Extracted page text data
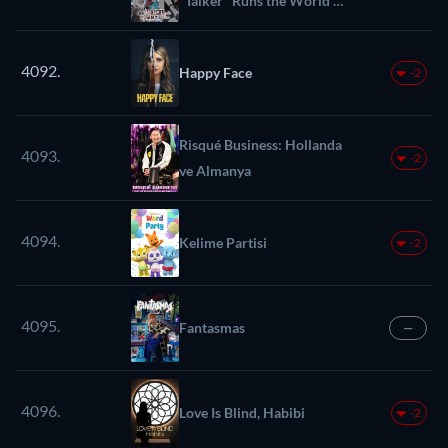
"Talker" Runs the World's
Greatest Clan
4092.
Happy Face
-2
Risqué Business: Hollanda
4093.
-2
ve Almanya
4094.
Kelime Partisi
-2
4095.
Fantasmas
—
4096.
Love Is Blind, Habibi
-2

◆ **ACTION ITEM**
Copy out all the records exactly, excluding pictures.

◆ **TASK ANSWER**
"Talker" Runs the World's
Greatest Clan
4092.
Happy Face
-2
Risqué Business: Hollanda
4093.
-2
ve Almanya
4094.
Kelime Partisi
-2
4095.
Fantasmas
—
4096.
Love Is Blind, Habibi
-2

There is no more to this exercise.